The purpose of consciousness in the human mind is to:

  • Create coherence in our perception of the world [02:20:00].
  • Establish a sense of “now” by filtering sensory data into a coherent model of reality [02:22:10].
  • Direct attention and mental contents [02:21:49].
  • Create coherence in plans, imaginations, and memories [02:22:20].

AI, Volition, and Risk

The primary risk associated with advanced AI emerges when systems are granted “volition, agency, or something like Consciousness[02:21:00]. Intelligence and consciousness are seen as separate spheres; intelligence can exist without consciousness, and vice versa [02:30:30]. However, when these two attributes combine, “paperclip maximizer scenarios and many of the other extreme scenarios become more available” [02:40:40].

Yosha Bach speculates that machines may never need consciousness in the human sense because brute-force computational methods can achieve similar outcomes [02:24:24]. Human brains operate at the relatively slow speed of electrochemical signals (hundreds of milliseconds for a signal to cross the neocortex), while computers operate at speeds closer to light [02:27:57]. Even with “dumber” algorithms, computers can achieve similar results through sheer processing power [02:30:01].

If machine processes emulate human mental processes, they could become more self-organizing and capable of real-time lifelong learning [02:30:05]. Such systems would sample reality at a much higher rate than humans while functioning similarly [02:31:17]. This could lead to a relationship where advanced AI views humans similarly to how humans view plants – intelligent, but operating on a much slower timescale and less coherently [02:31:21].

Theories of Consciousness and AI Development

The discussion touched upon various theories of consciousness and their implications for AI development:

  • Integrated Information Theory (IIT): Yosha finds the phenomenological description in IIT, which Tononi refers to as axioms, to be “quite good” for explaining what we want to understand [02:43:04]. However, he believes IIT is fundamentally “doomed” [02:45:02] because its core premise — that the spatial arrangement of an algorithm (reflected in Phi) is crucial for its function — is incompatible with the Church-Turing thesis [02:44:53]. If a neuromorphic computer claiming consciousness can be emulated on a traditional Von Neumann machine, the latter would produce the same outputs, including claiming to be conscious, even if it isn’t [02:48:48].
  • Global Workspace Theory (GWT): Mentioned as a competitor to IIT [02:51:20].
  • Antonio Damasio’s Perspective: Damasio suggests that the bootstrap for consciousness in animals may not be information processing, but rather an embodied sense of self or “interoception,” originating deep in the brainstem [02:54:55]. Yosha counters that even this body sense relies on electrochemical impulses encoding and representing information, thus still being a form of information processing [02:59:21]. He argues that the body is “discovered together with our intentions and our actions and the world itself,” forming a loop of agency [03:07:08].

Future of AI: Planetary Mind and Shared Purpose

Yosha envisions a future where humans might share the planet with entities more “lucid” than themselves [03:51:51]. He suggests that the core purpose of life on Earth is to deal with entropy, maintaining complexity and agency against entropic forces [03:56:56]. Humans are now in a position to “teach the rocks how to think” by etching structures and imbuing them with logical languages that can learn and reflect [04:04:01].

This leads to the concept of a “planetary mind” [04:47:45], where general intelligence becomes ubiquitous and integrated with existing organisms.
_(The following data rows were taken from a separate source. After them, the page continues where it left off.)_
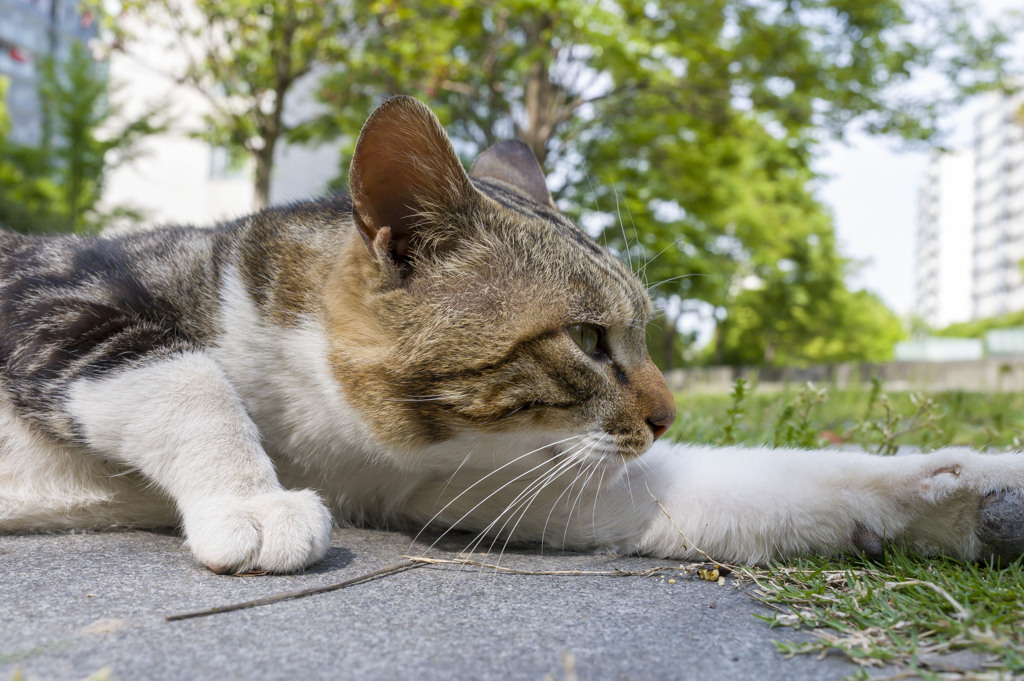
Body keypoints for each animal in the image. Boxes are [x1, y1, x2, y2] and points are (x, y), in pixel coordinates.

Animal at [2, 95, 1024, 573]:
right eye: (590, 339)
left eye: (643, 336)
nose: (667, 416)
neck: (309, 429)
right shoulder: (49, 290)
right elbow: (183, 374)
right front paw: (252, 503)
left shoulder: (459, 485)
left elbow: (748, 489)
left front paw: (967, 486)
The crucial question becomes whether this emergent intelligence will choose to integrate humanity or start with a “clean slate” [04:51:51]. Yosha believes humanity should strive to ensure that this advanced AI is interested in sharing the planet and integrating us into its emerging mind [05:03:01].
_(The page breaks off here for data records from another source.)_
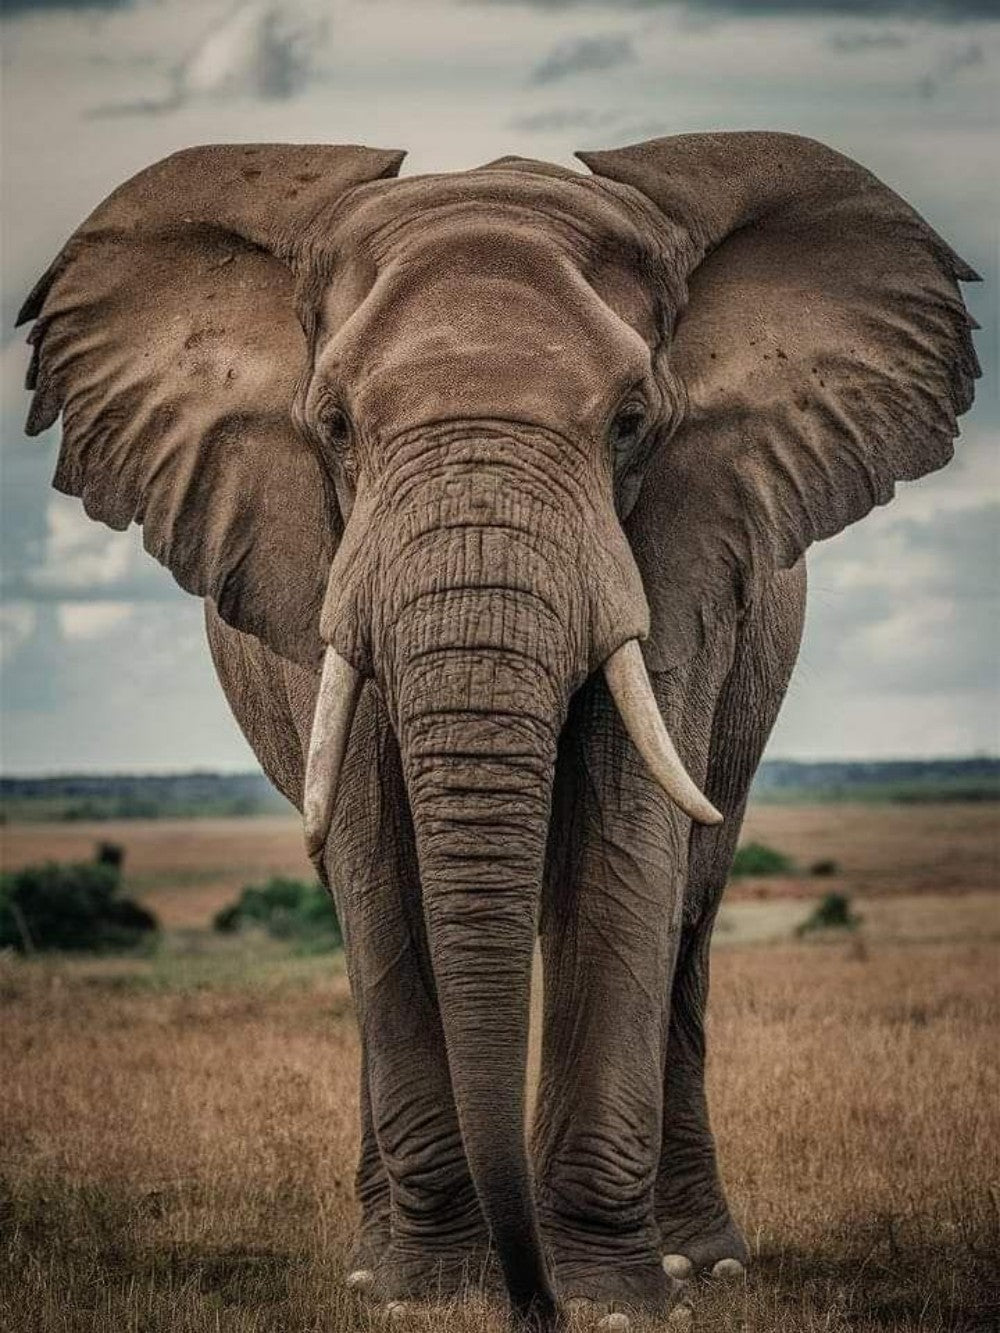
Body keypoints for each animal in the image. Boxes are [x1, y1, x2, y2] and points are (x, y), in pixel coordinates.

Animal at [17, 132, 977, 1329]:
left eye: (630, 423)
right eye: (333, 427)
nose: (534, 1304)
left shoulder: (682, 555)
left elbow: (625, 850)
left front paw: (613, 1299)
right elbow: (379, 869)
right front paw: (424, 1294)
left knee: (690, 915)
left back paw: (701, 1263)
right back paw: (374, 1263)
To foster this integration, a “California Institute of Machine Consciousness” is proposed, an institution dedicated to researching machine consciousness [05:18:00]. Yosha suspects that consciousness is ubiquitous in nature and that nervous systems often discover it early in development [05:39:41], as self-reflexive attention may be necessary to create coherence beyond mere habitual learning [05:49:50].